Problem to work on: All records below must be reproduced exactly, although any pictures they contain are to be omitted.

Material shown:
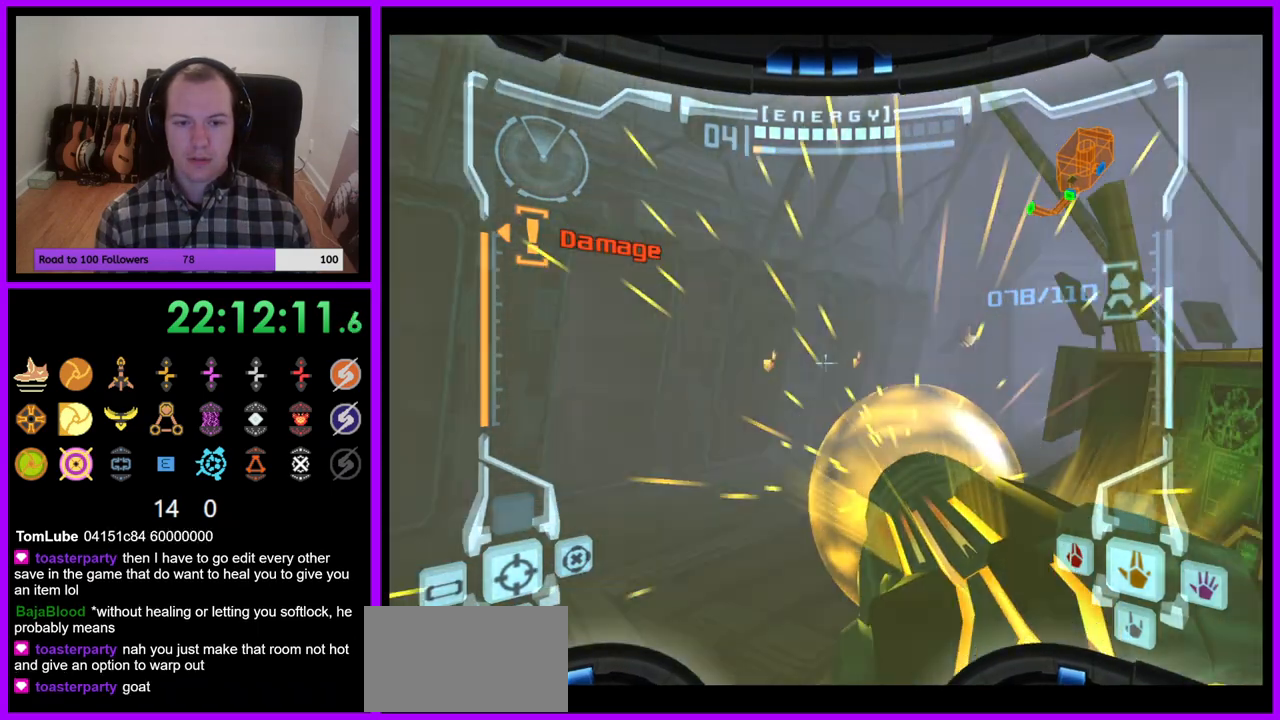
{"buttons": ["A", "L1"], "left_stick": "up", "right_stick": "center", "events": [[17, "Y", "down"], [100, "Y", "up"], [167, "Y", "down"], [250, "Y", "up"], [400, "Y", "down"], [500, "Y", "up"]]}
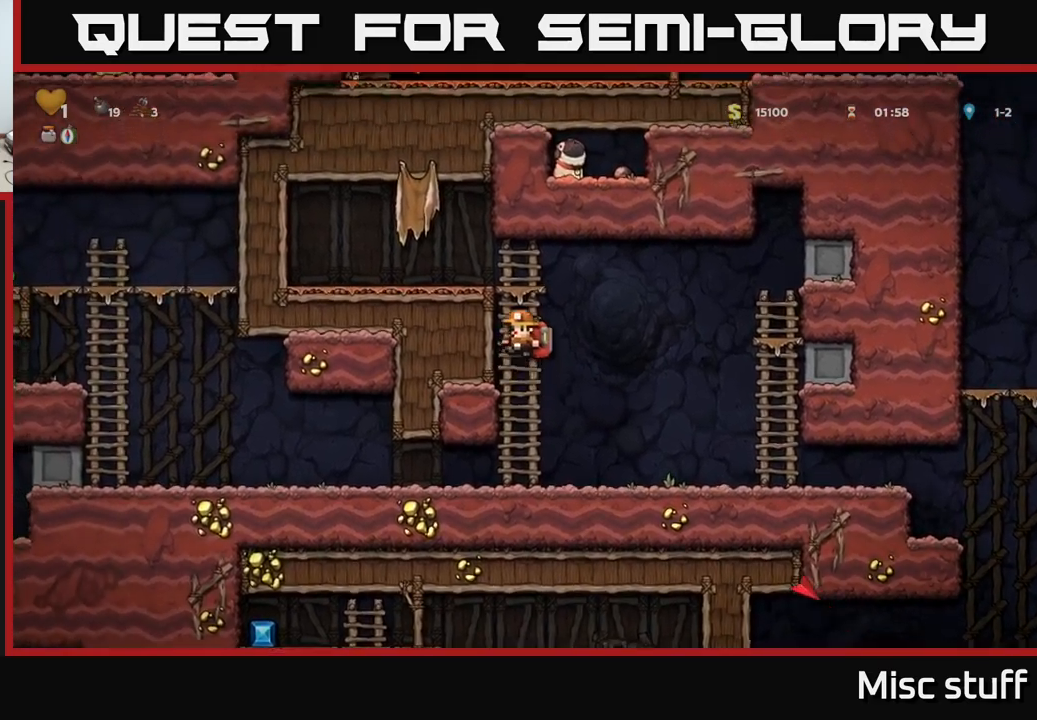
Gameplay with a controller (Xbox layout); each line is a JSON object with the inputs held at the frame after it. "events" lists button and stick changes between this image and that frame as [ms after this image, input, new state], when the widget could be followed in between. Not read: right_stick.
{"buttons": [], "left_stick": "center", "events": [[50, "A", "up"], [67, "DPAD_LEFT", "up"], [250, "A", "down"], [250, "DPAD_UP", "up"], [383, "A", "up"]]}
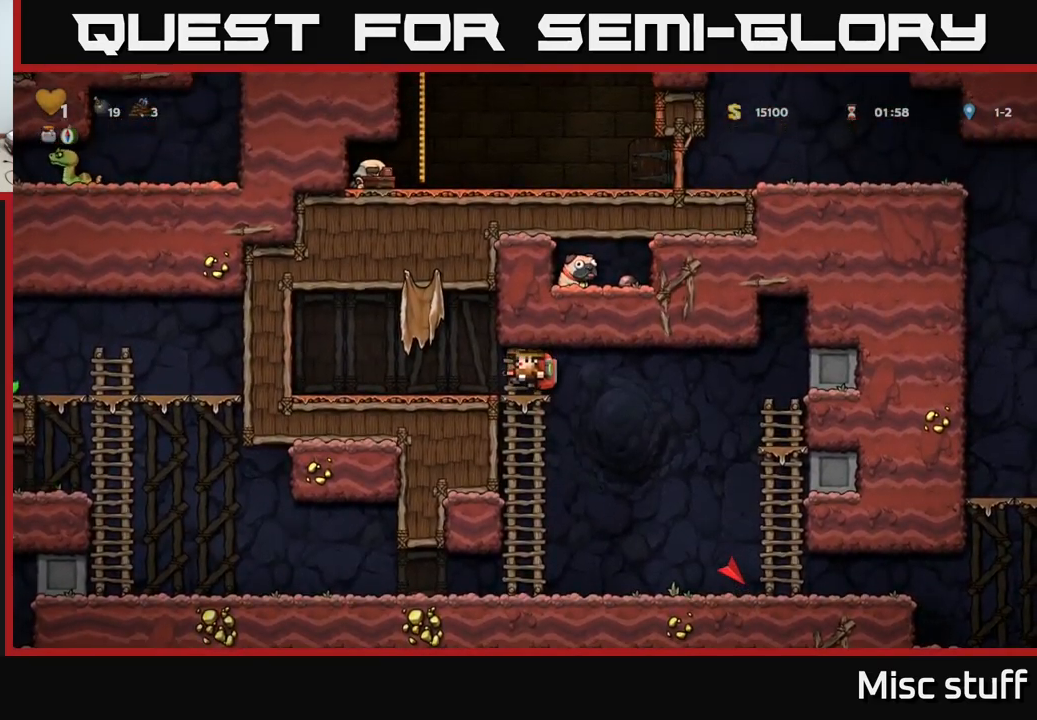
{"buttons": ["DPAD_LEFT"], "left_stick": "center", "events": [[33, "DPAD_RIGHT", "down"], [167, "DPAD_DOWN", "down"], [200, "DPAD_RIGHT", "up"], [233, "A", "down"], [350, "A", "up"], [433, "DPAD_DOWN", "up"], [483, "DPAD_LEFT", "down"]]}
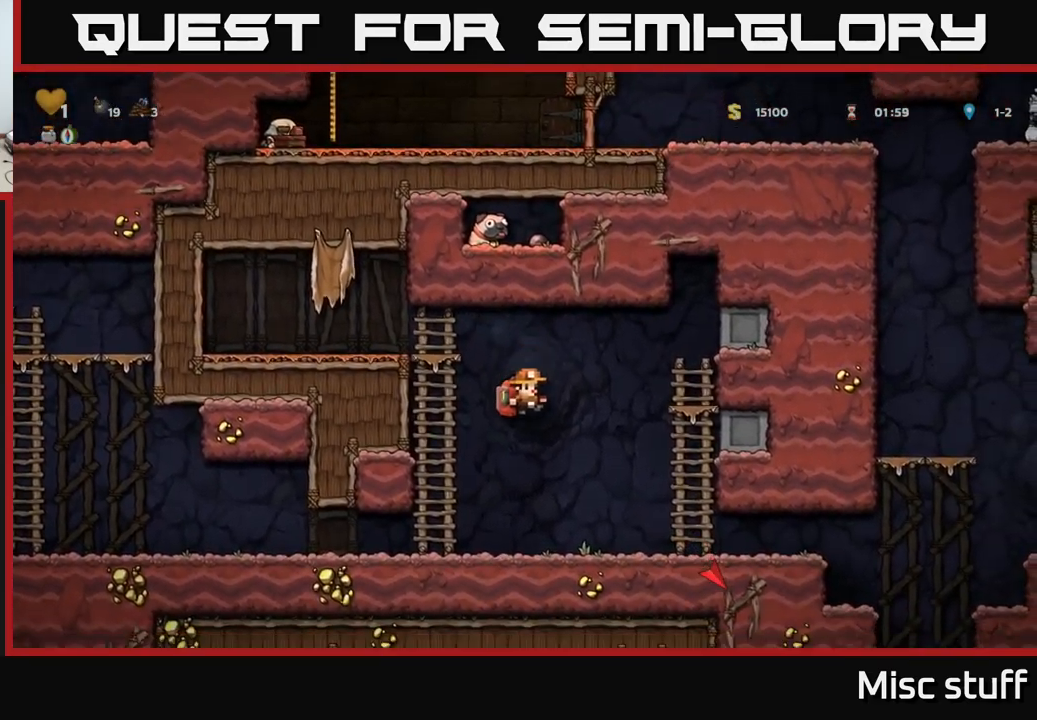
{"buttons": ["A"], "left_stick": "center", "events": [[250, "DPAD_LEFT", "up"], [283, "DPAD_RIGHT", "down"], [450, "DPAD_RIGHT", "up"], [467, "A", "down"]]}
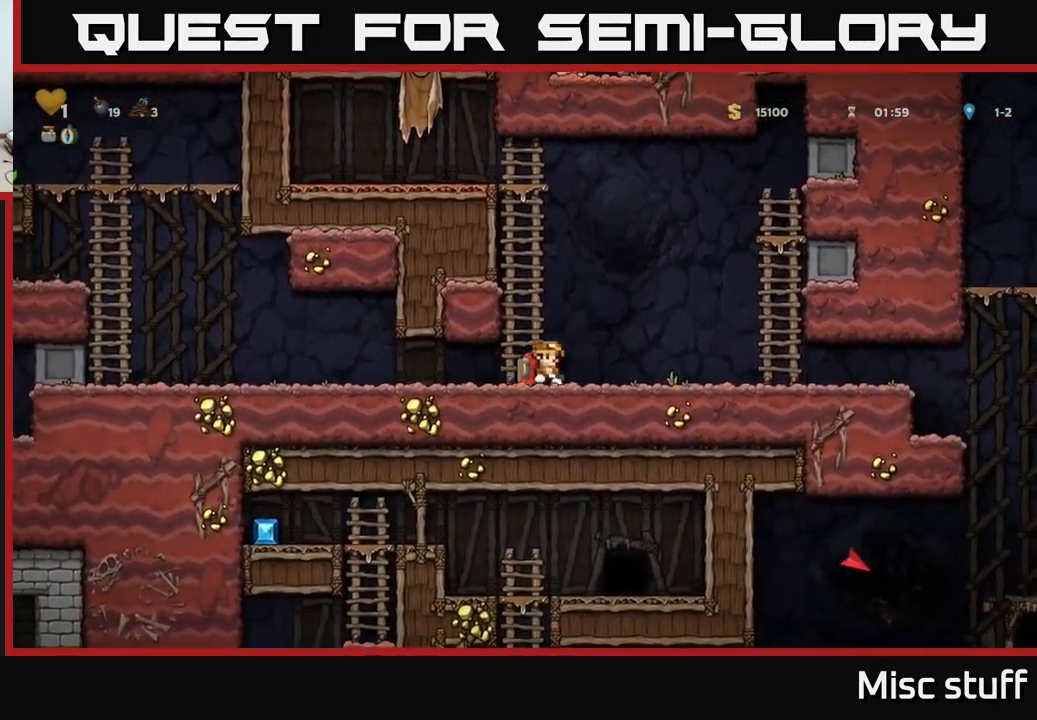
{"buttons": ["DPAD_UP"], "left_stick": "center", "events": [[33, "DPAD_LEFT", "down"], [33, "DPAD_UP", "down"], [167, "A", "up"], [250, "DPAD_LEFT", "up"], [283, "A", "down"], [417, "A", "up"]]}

Exercise response:
{"buttons": ["A", "L1"], "left_stick": "up", "right_stick": "center", "events": [[17, "Y", "down"], [100, "Y", "up"], [167, "Y", "down"], [250, "Y", "up"], [400, "Y", "down"], [500, "Y", "up"]]}
Gameplay with a controller (Xbox layout); each line is a JSON object with the inputs held at the frame after it. "events" lists button and stick changes between this image and that frame as [ms after this image, input, new state], when the widget could be followed in between. Not read: right_stick.
{"buttons": [], "left_stick": "center", "events": [[50, "A", "up"], [67, "DPAD_LEFT", "up"], [250, "A", "down"], [250, "DPAD_UP", "up"], [383, "A", "up"]]}
{"buttons": ["DPAD_LEFT"], "left_stick": "center", "events": [[33, "DPAD_RIGHT", "down"], [167, "DPAD_DOWN", "down"], [200, "DPAD_RIGHT", "up"], [233, "A", "down"], [350, "A", "up"], [433, "DPAD_DOWN", "up"], [483, "DPAD_LEFT", "down"]]}
{"buttons": ["A"], "left_stick": "center", "events": [[250, "DPAD_LEFT", "up"], [283, "DPAD_RIGHT", "down"], [450, "DPAD_RIGHT", "up"], [467, "A", "down"]]}
{"buttons": ["DPAD_UP"], "left_stick": "center", "events": [[33, "DPAD_LEFT", "down"], [33, "DPAD_UP", "down"], [167, "A", "up"], [250, "DPAD_LEFT", "up"], [283, "A", "down"], [417, "A", "up"]]}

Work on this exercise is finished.